SecureAFL: Secure Asynchronous Federated Learning
Anjun Gao, Feng Wang, Zhenglin Wan, Yueyang Quan, Zhuqing Liu, Minghong Fang
Abstract
Federated learning (FL) enables multiple clients to collaboratively train a global machine learning model via a server without sharing their private training data. In traditional FL, the system follows a synchronous approach, where the server waits for model updates from numerous clients before aggregating them to update the global model. However, synchronous FL is hindered by the straggler problem. To address this, the asynchronous FL architecture allows the server to update the global model immediately upon receiving any client's local model update.
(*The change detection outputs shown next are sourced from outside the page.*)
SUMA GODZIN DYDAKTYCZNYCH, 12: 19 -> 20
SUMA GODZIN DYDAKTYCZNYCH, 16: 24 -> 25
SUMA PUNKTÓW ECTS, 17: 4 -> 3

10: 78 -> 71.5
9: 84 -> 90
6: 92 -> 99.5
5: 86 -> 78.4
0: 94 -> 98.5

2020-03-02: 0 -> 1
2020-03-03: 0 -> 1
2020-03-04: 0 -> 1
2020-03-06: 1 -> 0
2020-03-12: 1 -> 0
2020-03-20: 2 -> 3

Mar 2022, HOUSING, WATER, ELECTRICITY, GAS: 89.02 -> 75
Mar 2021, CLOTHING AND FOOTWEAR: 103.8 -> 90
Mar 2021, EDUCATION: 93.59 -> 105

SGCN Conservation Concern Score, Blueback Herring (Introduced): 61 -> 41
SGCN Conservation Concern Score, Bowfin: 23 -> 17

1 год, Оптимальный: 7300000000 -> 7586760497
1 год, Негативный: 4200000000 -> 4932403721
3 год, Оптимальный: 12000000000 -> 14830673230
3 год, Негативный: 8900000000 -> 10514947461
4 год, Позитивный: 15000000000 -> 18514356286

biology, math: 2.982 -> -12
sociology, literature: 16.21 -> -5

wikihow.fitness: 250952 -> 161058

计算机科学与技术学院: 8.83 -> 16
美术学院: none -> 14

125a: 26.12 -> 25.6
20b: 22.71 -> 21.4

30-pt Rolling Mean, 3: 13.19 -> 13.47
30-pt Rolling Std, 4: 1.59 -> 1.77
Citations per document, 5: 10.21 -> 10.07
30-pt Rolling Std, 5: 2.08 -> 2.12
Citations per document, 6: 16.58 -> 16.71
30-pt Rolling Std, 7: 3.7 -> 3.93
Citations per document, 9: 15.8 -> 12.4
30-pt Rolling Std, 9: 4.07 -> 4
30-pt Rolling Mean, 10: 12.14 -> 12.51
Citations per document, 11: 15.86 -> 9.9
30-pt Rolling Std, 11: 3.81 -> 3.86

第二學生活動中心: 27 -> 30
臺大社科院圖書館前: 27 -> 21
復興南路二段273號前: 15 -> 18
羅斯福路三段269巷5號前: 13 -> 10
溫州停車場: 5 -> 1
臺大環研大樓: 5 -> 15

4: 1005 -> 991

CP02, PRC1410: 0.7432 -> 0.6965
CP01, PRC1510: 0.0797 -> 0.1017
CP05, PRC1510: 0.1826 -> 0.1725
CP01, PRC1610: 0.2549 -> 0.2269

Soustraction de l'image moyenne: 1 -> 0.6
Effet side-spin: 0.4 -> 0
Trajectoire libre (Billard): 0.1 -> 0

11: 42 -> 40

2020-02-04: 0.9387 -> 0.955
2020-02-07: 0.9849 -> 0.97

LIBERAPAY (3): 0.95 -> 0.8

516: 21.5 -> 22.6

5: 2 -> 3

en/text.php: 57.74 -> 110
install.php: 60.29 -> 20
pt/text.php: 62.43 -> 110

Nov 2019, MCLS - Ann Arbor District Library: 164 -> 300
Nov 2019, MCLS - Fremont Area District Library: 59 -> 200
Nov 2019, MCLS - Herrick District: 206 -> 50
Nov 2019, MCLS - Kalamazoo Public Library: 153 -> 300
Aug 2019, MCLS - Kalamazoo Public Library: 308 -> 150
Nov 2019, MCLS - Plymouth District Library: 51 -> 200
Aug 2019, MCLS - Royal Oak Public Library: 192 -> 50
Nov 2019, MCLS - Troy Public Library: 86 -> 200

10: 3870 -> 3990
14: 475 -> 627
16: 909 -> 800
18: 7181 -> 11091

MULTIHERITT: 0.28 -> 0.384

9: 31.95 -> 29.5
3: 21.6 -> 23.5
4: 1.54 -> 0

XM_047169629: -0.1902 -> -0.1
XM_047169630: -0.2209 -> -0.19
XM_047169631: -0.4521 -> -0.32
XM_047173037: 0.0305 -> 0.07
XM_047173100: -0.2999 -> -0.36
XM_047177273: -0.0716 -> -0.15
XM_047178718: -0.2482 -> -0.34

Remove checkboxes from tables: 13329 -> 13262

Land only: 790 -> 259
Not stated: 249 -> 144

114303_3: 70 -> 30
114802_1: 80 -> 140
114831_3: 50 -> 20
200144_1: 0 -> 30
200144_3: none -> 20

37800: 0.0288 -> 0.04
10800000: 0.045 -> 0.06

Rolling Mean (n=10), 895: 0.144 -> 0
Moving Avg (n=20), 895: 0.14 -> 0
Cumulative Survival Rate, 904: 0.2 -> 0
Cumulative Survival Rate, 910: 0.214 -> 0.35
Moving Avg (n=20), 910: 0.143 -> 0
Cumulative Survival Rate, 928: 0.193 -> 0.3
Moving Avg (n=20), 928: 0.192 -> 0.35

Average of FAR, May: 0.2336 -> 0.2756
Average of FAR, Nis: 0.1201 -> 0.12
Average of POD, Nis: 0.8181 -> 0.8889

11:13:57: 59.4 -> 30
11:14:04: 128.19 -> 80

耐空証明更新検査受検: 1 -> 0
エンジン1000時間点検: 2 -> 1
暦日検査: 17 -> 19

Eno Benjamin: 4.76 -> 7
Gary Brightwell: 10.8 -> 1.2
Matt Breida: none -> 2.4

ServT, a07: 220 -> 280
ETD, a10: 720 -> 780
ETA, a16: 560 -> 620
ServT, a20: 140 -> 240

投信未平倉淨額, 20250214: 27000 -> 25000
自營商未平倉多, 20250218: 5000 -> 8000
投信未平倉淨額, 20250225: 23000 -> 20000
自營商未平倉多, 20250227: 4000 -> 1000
Despite its advantages, the decentralized nature of asynchronous FL makes it vulnerable to poisoning attacks. Several defenses tailored for asynchronous FL have been proposed, but these mechanisms remain susceptible to advanced attacks or rely on unrealistic server assumptions. In this paper, we introduce SecureAFL, an innovative framework designed to secure asynchronous FL against poisoning attacks. SecureAFL improves the robustness of asynchronous FL by detecting and discarding anomalous updates while estimating the contributions of missing clients. Additionally, it utilizes Byzantine-robust aggregation techniques, such as coordinate-wise median, to integrate the received and estimated updates. Extensive experiments on various real-world datasets demonstrate the effectiveness of SecureAFL.